SECTION 7. Restrictions on Shares of the Stock Acquired Upon Exercise of an
           Option, SAR, or Otherwise.

         7.01 Discretion of the Board of Directors or Committee. Each Agreement
may contain or otherwise provide for such restrictions on the transferability of
shares of the Stock acquired pursuant to an Option or SAR granted hereunder or
otherwise as the Board of Directors or the Committee in its sole and absolute
discretion shall deem proper or advisable. Such restrictions on transferability
may include, but need not be limited to, options and rights of first refusal in
favor of the Corporation and shareholders of the Corporation other than the
Holder who is a party to the particular Agreement.

         7.02     Remedies and Endorsement.

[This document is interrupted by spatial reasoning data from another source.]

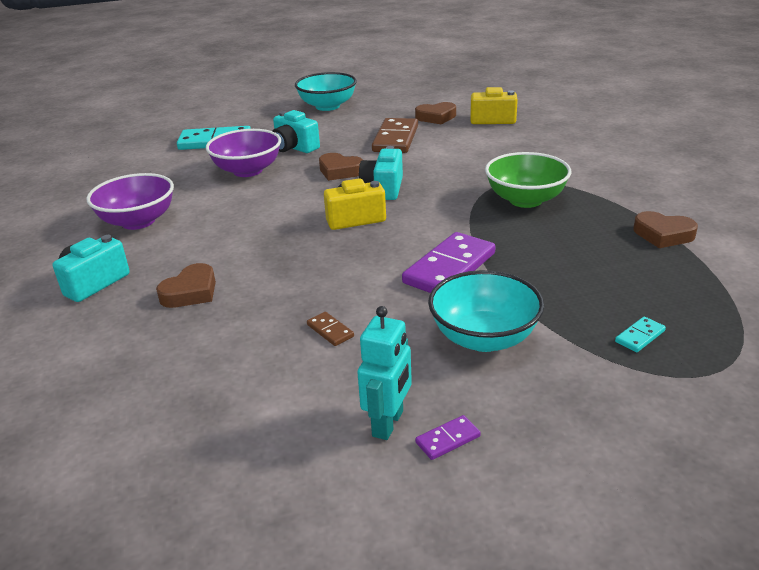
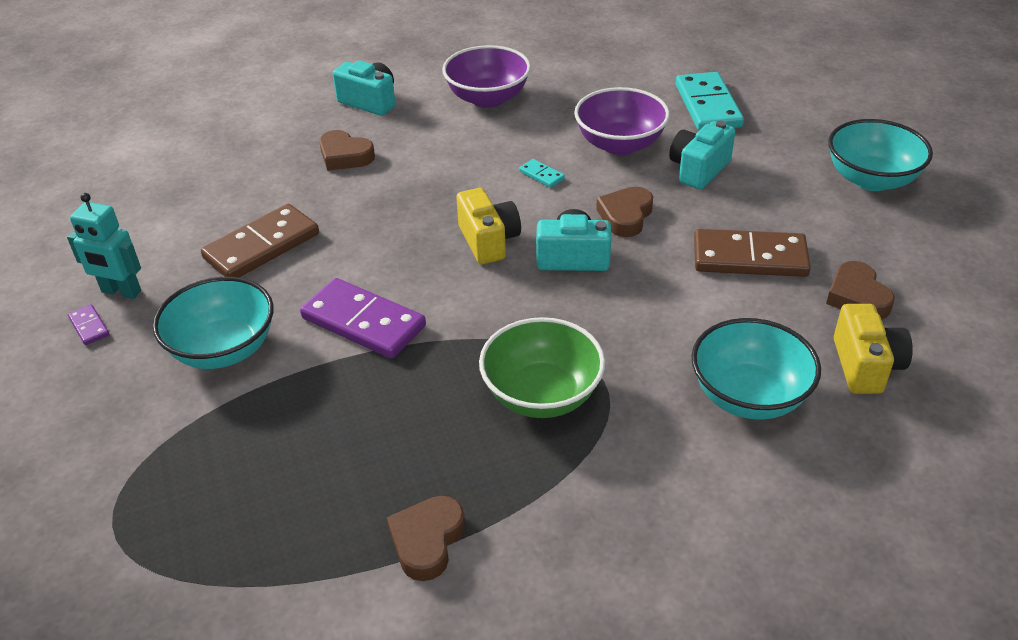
camera: 85 degrees right, 10 degrees up
(330, 330) = (262, 246): brown domino -> brown domino, size x2.27
(519, 146) = (749, 396): none -> turquoise bowl
(640, 336) = (193, 475): turquoise domino -> turquoise domino (541, 175)

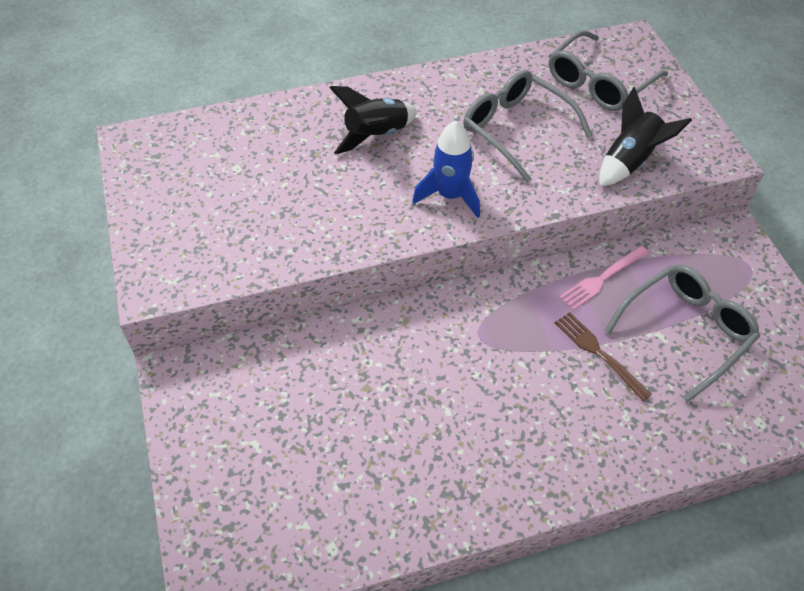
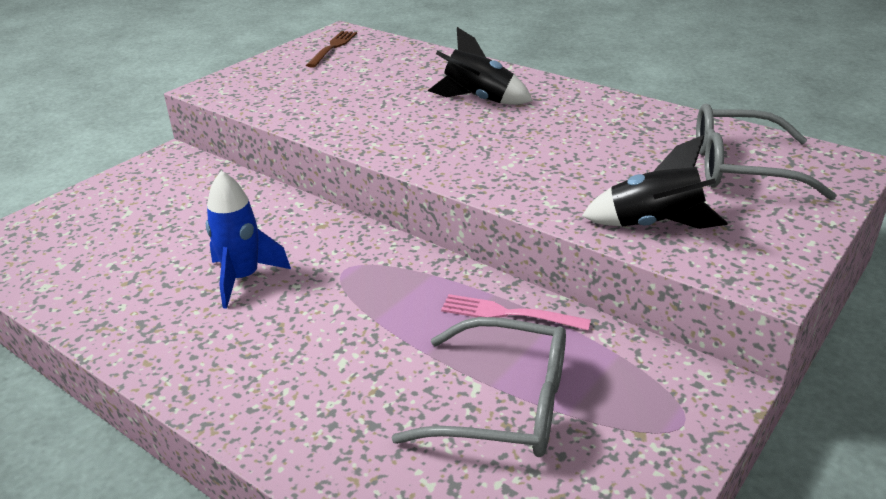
camera: 55 degrees right, 20 degrees down
(450, 196) = (454, 153): blue rocket -> blue rocket (243, 278)
(516, 130) = (592, 152): grey glasses -> none
(599, 353) = (401, 350): brown fork -> brown fork (333, 47)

                  (a) The Corporation shall be entitled to recover from a holder
         reasonable attorneys fees incurred in connection with the enforcement
         of the terms and provisions of the Plan and any Agreement whether by an
         action to enforce specific performance or for damages for its breach or
         otherwise.

                  (b) Each certificate representing shares issued to a Holder
         upon exercise of an Option or SAR granted under the Plan shall, if such
         share is subject to any transfer restriction, including a right of
         first refusal, provided for under this Plan or an Agreement, bear a
         legend that complies with applicable law with respect to the
         restrictions on transferability contained in this Section 7:

                  The shares represented by this certificate are subject to
                  restrictions on transferability imposed by that certain
                  instrument entitled "Nicollet Process Engineering, Inc. 1990
                  Employee Stock Option Plan" dated ___________, 1990, and an
                  agreement thereunder between Nicollet Process Engineering,
                  Inc. and __________________ dated ____________________, 1990
                  which grants to the Corporation an option to purchase such
                  shares in certain instances. A copy of such plan and agreement
                  is on file at the principal office of the Corporation, and is
                  subject to the same right of examination by a shareholder of
                  the Corporation (in person or by agent, attorney, or
                  accountant) as are the books and records of the Corporation.

SECTION 8.  Term of Plan.

         No Options or SARs may be granted hereunder after the date that is ten
(10) years from the earlier of (i) the date the Plan is adopted by the Board of
Directors or (ii) the date the Plan is approved by the shareholders of the
Corporation.

SECTION 9.  Amendment of Plan.

         The Board of Directors may, insofar as permitted by law, with respect
to any shares at the time not subject to Options or deliverable with respect to
SARs that have been exercised, suspend or discontinue the Plan or revise or
amend it in any respect whatsoever; provided, however, that, without the
approval of the holders of a majority of the outstanding shares of voting stock
of all classes of the Corporation, no such revision or amendment shall (a)
change the number of shares of the Stock or the number of SARs subject to the
Plan, (b) change the designation of the class of employees eligible to receive
Options and SARs, (c) decrease the price at which Incentive Options may be
granted, (d) remove the administration of the Plan from the Board of Directors
or the Committee, (e) render the members of the Board of Directors or the
Committee eligible to receive Options under the Plan while serving as such, or
(f) without the consent of the affected holder, cause the Incentive Options
granted hereunder and outstanding at such time that satisfied the requirements
of section 422A of the Code to no longer satisfy such requirements. Furthermore,
the Plan shall not, without such approval of the shareholders, be amended in any
manner that will cause Incentive Options issued under it to fail to satisfy the
requirements applicable to incentive stock options as defined in section 422A of
the Code.

SECTION 10.  General.

         10.01 Application of Funds. The proceeds received by the Corporation
from the sale of shares pursuant to Options shall be used for general corporate
purposes.

         10.02 Right of the Corporation and Affiliates to Terminate Employment.
Nothing contained in the Plan, or in any Agreement, shall confer upon any Holder
the right to continue in the employ of the Corporation or any Affiliate, or
interfere in any way with the rights of the Corporation or any Affiliate to
terminate his employment any time.

         10.03 No Liability for Good Faith Determinations. Neither the members
of the Board of Directors nor any member of the Committee shall be liable for
any act, omission, or determination taken or made in good faith with respect to
the Plan or any Option or SAR granted under it.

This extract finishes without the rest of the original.